Falando em personagens, a falta de química entre o casal vivido por William H. Macy e Téa Leoni é gritante. Leoni, aliás, parece completamente deslocada, gritando sem parar e tomando decisões que beiram o cômico. O elenco de apoio — incluindo Alessandro Nivola e Michael Jeter — tenta segurar as pontas, mas o roteiro não lhes oferece quase nada para desenvolver. Nem mesmo Sam Neill escapa ileso: seu Grant está mais cansado que relutante, como se já soubesse que essa aventura não vai dar em nada.
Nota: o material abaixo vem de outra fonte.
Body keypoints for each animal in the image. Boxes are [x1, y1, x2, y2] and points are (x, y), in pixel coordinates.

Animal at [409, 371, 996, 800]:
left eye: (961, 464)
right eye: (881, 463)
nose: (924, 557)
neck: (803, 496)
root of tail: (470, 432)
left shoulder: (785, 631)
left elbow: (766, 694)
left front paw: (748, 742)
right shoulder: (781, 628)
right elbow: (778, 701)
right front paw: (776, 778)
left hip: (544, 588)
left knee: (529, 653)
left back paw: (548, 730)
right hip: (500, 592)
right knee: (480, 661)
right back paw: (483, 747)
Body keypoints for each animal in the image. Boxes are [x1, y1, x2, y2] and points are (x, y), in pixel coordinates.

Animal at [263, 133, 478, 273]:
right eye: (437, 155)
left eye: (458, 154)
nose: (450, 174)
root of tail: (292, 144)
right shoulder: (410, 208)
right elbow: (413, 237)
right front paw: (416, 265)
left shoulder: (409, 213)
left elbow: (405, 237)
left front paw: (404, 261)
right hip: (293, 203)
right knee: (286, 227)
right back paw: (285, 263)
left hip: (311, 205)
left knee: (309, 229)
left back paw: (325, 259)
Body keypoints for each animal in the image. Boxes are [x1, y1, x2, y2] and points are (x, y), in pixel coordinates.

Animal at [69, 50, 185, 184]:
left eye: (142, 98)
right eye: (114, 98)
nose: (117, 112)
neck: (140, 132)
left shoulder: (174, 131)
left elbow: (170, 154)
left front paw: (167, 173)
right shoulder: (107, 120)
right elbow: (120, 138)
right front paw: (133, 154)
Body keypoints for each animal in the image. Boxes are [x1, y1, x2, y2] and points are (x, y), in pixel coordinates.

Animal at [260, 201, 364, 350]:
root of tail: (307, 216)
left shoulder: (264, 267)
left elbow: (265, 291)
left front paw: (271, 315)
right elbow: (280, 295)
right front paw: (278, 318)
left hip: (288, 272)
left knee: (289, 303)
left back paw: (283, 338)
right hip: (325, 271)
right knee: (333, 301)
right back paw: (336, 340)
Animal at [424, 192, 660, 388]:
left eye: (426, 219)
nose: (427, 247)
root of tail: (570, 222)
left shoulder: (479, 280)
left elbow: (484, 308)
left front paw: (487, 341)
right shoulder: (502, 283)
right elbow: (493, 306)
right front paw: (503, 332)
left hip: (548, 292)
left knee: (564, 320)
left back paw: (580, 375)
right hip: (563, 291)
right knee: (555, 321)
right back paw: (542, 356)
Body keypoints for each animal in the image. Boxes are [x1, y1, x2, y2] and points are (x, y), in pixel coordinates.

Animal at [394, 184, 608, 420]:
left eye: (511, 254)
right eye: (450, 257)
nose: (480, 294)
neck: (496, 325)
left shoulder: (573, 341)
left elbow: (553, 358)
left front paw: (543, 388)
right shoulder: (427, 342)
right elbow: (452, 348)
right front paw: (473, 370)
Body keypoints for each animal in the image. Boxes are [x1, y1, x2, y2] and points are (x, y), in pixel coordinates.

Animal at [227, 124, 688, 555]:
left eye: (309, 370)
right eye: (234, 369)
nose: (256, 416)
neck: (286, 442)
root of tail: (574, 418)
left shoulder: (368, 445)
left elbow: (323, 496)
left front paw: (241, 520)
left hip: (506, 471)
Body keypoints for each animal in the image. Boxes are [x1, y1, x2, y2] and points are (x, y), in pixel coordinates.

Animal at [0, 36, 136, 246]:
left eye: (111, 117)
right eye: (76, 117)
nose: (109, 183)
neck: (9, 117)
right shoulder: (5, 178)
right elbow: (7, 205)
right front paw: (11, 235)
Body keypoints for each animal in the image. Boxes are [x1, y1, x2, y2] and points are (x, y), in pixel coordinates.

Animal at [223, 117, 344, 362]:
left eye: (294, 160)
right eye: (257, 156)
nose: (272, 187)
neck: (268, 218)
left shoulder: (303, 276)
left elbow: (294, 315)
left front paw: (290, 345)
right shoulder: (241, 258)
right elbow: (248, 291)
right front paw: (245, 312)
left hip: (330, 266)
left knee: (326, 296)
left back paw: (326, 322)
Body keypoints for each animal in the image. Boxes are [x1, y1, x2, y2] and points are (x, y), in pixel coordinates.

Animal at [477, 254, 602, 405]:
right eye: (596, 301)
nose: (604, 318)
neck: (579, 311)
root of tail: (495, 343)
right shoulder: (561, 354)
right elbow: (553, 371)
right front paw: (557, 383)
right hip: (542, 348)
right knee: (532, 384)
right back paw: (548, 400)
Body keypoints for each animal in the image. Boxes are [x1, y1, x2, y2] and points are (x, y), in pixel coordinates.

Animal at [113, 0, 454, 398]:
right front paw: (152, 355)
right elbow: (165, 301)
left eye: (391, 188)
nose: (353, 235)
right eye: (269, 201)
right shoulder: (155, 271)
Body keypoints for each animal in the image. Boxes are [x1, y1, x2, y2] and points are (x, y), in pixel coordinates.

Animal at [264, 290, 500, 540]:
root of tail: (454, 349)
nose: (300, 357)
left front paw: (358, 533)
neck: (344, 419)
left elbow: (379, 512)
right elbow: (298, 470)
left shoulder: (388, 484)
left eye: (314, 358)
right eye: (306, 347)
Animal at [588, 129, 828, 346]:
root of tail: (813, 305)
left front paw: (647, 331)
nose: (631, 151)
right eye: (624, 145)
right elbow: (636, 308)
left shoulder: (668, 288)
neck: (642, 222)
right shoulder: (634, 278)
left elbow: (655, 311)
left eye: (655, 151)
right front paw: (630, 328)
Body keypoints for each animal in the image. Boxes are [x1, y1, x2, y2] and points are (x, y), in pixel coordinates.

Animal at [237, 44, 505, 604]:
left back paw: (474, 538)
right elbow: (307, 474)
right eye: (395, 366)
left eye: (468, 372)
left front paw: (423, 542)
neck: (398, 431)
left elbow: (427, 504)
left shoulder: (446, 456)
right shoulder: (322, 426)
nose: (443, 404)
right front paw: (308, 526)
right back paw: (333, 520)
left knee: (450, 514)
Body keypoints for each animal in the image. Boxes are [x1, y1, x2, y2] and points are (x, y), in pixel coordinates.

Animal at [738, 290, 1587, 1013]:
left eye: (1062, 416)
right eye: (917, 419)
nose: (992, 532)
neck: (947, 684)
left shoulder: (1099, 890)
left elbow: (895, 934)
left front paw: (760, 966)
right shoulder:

Jurassic Park 3 chega ao fim com um desfecho abrupto e preguiçoso, que depende de uma solução externa sem construção narrativa. A estrutura do filme é tão apressada quanto seu clímax, dando a impressão de que nem os próprios realizadores sabiam muito bem como encerrar a história. No fundo, tudo parece girar em torno de manter a franquia viva até a próxima sequência — mesmo que isso custe a alma do que um dia foi um verdadeiro marco do cinema de aventura.
É triste constatar que uma série que começou com tanto frescor e inovação tenha se tornado um produto tão genérico e esquecível. Jurassic Park 3 não é um desastre completo, mas é o tipo de filme que se assiste e logo se esquece. Um passatempo ruidoso, porém vazio, que reafirma que, sem novas ideias ou cuidado com seus personagens, até os dinossauros mais imponentes acabam virando apenas… fósseis de um bom cinema.